The corporation has already admitted to losing about pounds 15m of licence fee money on BBC World - a news and current affairs network - and has spent about pounds 20m on News 24.

The BBC's critics, including some of the failed candidates to be the next director-general, have said too much cash is being spent on launching channels, and the BBC should be downsized. The newspaper editors Andrew Neil and Will Hutton both argue that the BBC is spreading its funds too thinly.

The BBC is making enemies in the television industry by arguing that some of the money for the new channels should come from a "digital licence fee", of possibly pounds 30, which will be levied on everyone who subscribes to digital television. BSkyB has described the proposal as a "digital poll tax", and written in protest to the Secretary of State for Culture, Media and Sport, Chris Smith.

The BBC insists channels such as BBC Knowledge are at the heart of "the new BBC". The channel is, says its founder Liz Cleaver, "accessible", and will appeal to a younger audience with "highest connectivity and a wired attitude".

Many of the presenters are more Blue Peter than Panorama, and Internet- related activities will start to appear on television screens.

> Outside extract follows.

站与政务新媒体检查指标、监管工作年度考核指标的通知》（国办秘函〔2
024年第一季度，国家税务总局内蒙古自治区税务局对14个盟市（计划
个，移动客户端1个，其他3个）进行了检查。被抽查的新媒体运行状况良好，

A current affairs series, Have Words, for instance, is "for everyone who ever feels the urge to shout at their television screen when they hear an expert talking about current affairs". It will broadcast public issues-oriented shows, and invite comments that can be registered on a BBC website.

The programme will then be rebroacast on a split screen, with the viewers' opinions showing on one side. It is, according to BBC Knowledge, a sign of the future, when programmes will be interactive, with viewers' comments being broadcast simultaneously.

The BBC is keen to emphasise the light-hearted flavour of other programmes. Language programmes will benefit from the "irrepressible and bawdy sense of humour" of the presenter, the comedian Jenny Eclair, and will take a "fresh and fruity" look at French, Spanish, Italian and German.

A programme about the Internet will be presented by "a posse of punk professors" and a soap opera in Spanish will be "Dallas meets Bonanza - a steamy saga of betrayal... bandanas and heaving bosoms".